# What you need to do
Please output the records below in full, exactly as given, but without the images.

*** Records shown ***

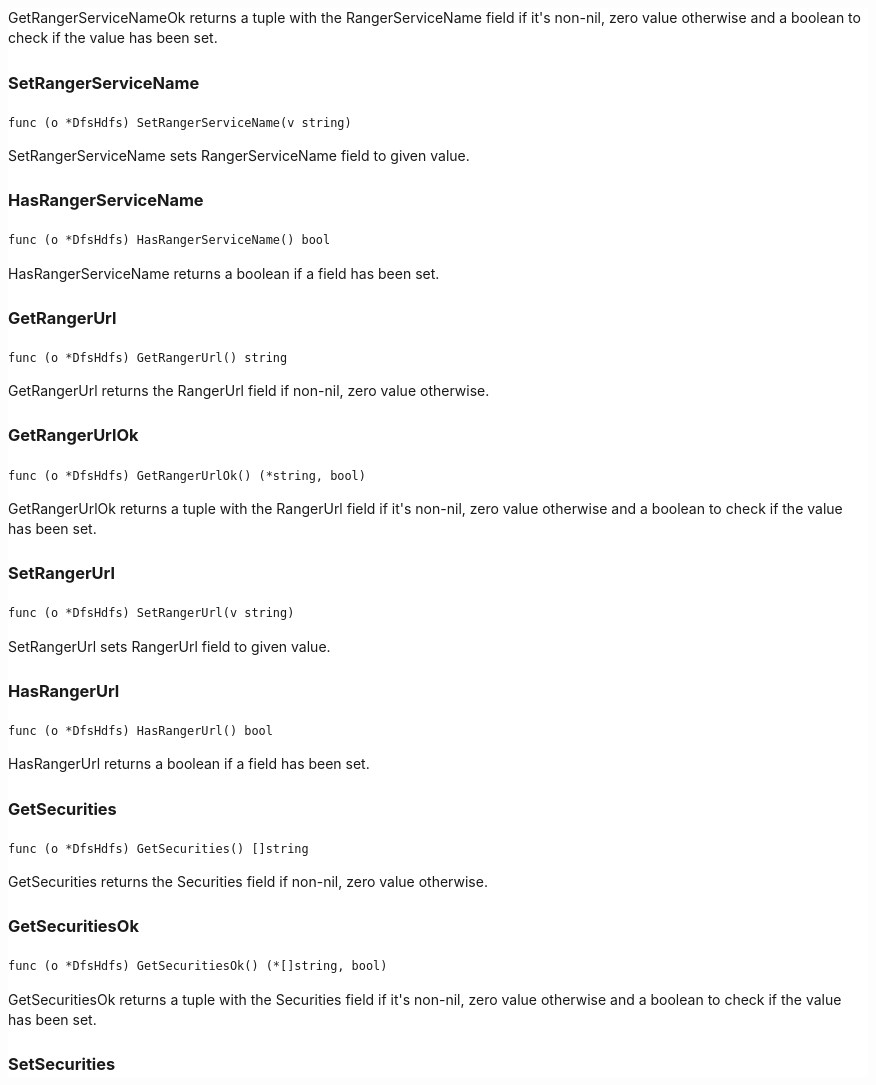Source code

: GetRangerServiceNameOk returns a tuple with the RangerServiceName field if it's non-nil, zero value otherwise
and a boolean to check if the value has been set.

### SetRangerServiceName

`func (o *DfsHdfs) SetRangerServiceName(v string)`

SetRangerServiceName sets RangerServiceName field to given value.

### HasRangerServiceName

`func (o *DfsHdfs) HasRangerServiceName() bool`

HasRangerServiceName returns a boolean if a field has been set.

### GetRangerUrl

`func (o *DfsHdfs) GetRangerUrl() string`

GetRangerUrl returns the RangerUrl field if non-nil, zero value otherwise.

### GetRangerUrlOk

`func (o *DfsHdfs) GetRangerUrlOk() (*string, bool)`

GetRangerUrlOk returns a tuple with the RangerUrl field if it's non-nil, zero value otherwise
and a boolean to check if the value has been set.

### SetRangerUrl

`func (o *DfsHdfs) SetRangerUrl(v string)`

SetRangerUrl sets RangerUrl field to given value.

### HasRangerUrl

`func (o *DfsHdfs) HasRangerUrl() bool`

HasRangerUrl returns a boolean if a field has been set.

### GetSecurities

`func (o *DfsHdfs) GetSecurities() []string`

GetSecurities returns the Securities field if non-nil, zero value otherwise.

### GetSecuritiesOk

`func (o *DfsHdfs) GetSecuritiesOk() (*[]string, bool)`

GetSecuritiesOk returns a tuple with the Securities field if it's non-nil, zero value otherwise
and a boolean to check if the value has been set.

### SetSecurities
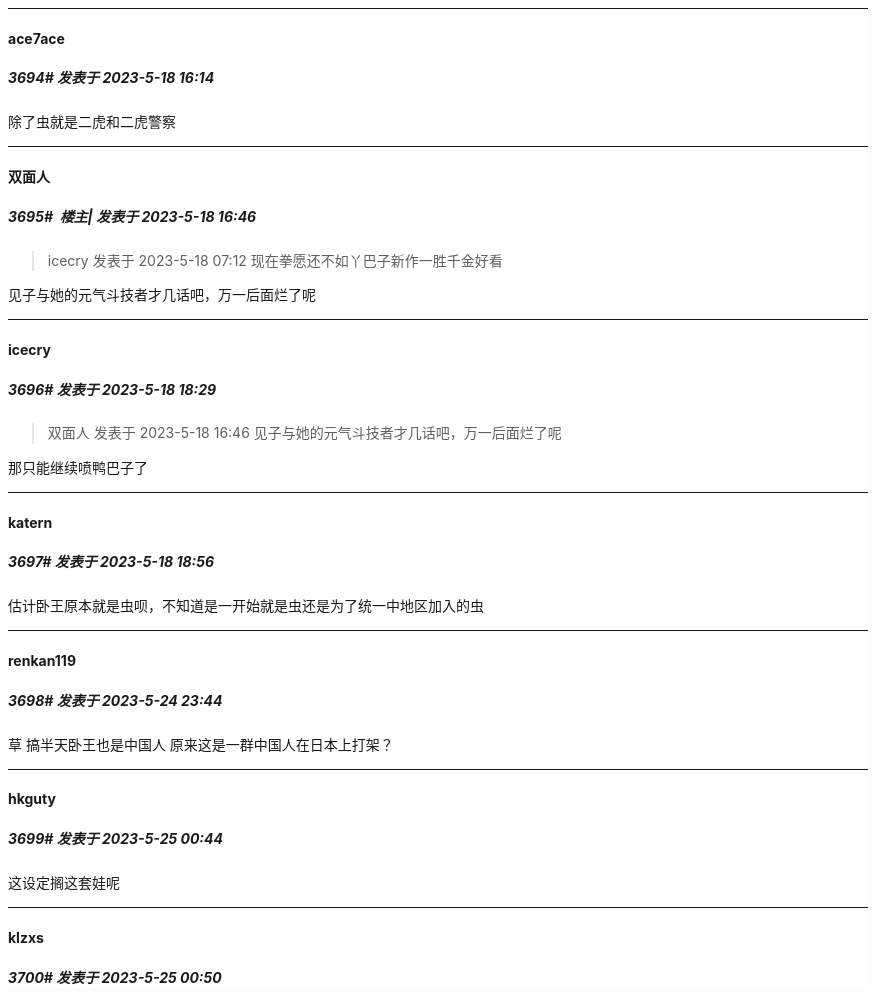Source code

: 
*****

####  ace7ace  
##### 3694#       发表于 2023-5-18 16:14

除了虫就是二虎和二虎警察


*****

####  双面人  
##### 3695#         楼主| 发表于 2023-5-18 16:46

<blockquote>icecry 发表于 2023-5-18 07:12
现在拳愿还不如丫巴子新作一胜千金好看</blockquote>
见子与她的元气斗技者才几话吧，万一后面烂了呢


*****

####  icecry  
##### 3696#       发表于 2023-5-18 18:29

<blockquote>双面人 发表于 2023-5-18 16:46
见子与她的元气斗技者才几话吧，万一后面烂了呢</blockquote>
那只能继续喷鸭巴子了


*****

####  katern  
##### 3697#       发表于 2023-5-18 18:56

估计卧王原本就是虫呗，不知道是一开始就是虫还是为了统一中地区加入的虫

*****

####  renkan119  
##### 3698#       发表于 2023-5-24 23:44

草 搞半天卧王也是中国人 原来这是一群中国人在日本上打架？


*****

####  hkguty  
##### 3699#       发表于 2023-5-25 00:44

这设定搁这套娃呢

*****

####  klzxs  
##### 3700#       发表于 2023-5-25 00:50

*** End of Records shown ***

# Task solution
Source code

: GetRangerServiceNameOk returns a tuple with the RangerServiceName field if it's non-nil, zero value otherwise
and a boolean to check if the value has been set.

### SetRangerServiceName

`func (o *DfsHdfs) SetRangerServiceName(v string)`

SetRangerServiceName sets RangerServiceName field to given value.

### HasRangerServiceName

`func (o *DfsHdfs) HasRangerServiceName() bool`

HasRangerServiceName returns a boolean if a field has been set.

### GetRangerUrl

`func (o *DfsHdfs) GetRangerUrl() string`

GetRangerUrl returns the RangerUrl field if non-nil, zero value otherwise.

### GetRangerUrlOk

`func (o *DfsHdfs) GetRangerUrlOk() (*string, bool)`

GetRangerUrlOk returns a tuple with the RangerUrl field if it's non-nil, zero value otherwise
and a boolean to check if the value has been set.

### SetRangerUrl

`func (o *DfsHdfs) SetRangerUrl(v string)`

SetRangerUrl sets RangerUrl field to given value.

### HasRangerUrl

`func (o *DfsHdfs) HasRangerUrl() bool`

HasRangerUrl returns a boolean if a field has been set.

### GetSecurities

`func (o *DfsHdfs) GetSecurities() []string`

GetSecurities returns the Securities field if non-nil, zero value otherwise.

### GetSecuritiesOk

`func (o *DfsHdfs) GetSecuritiesOk() (*[]string, bool)`

GetSecuritiesOk returns a tuple with the Securities field if it's non-nil, zero value otherwise
and a boolean to check if the value has been set.

### SetSecurities
Source code

: 
*****

####  ace7ace  
##### 3694#       发表于 2023-5-18 16:14

除了虫就是二虎和二虎警察


*****

####  双面人  
##### 3695#         楼主| 发表于 2023-5-18 16:46

<blockquote>icecry 发表于 2023-5-18 07:12
现在拳愿还不如丫巴子新作一胜千金好看</blockquote>
见子与她的元气斗技者才几话吧，万一后面烂了呢


*****

####  icecry  
##### 3696#       发表于 2023-5-18 18:29

<blockquote>双面人 发表于 2023-5-18 16:46
见子与她的元气斗技者才几话吧，万一后面烂了呢</blockquote>
那只能继续喷鸭巴子了


*****

####  katern  
##### 3697#       发表于 2023-5-18 18:56

估计卧王原本就是虫呗，不知道是一开始就是虫还是为了统一中地区加入的虫

*****

####  renkan119  
##### 3698#       发表于 2023-5-24 23:44

草 搞半天卧王也是中国人 原来这是一群中国人在日本上打架？


*****

####  hkguty  
##### 3699#       发表于 2023-5-25 00:44

这设定搁这套娃呢

*****

####  klzxs  
##### 3700#       发表于 2023-5-25 00:50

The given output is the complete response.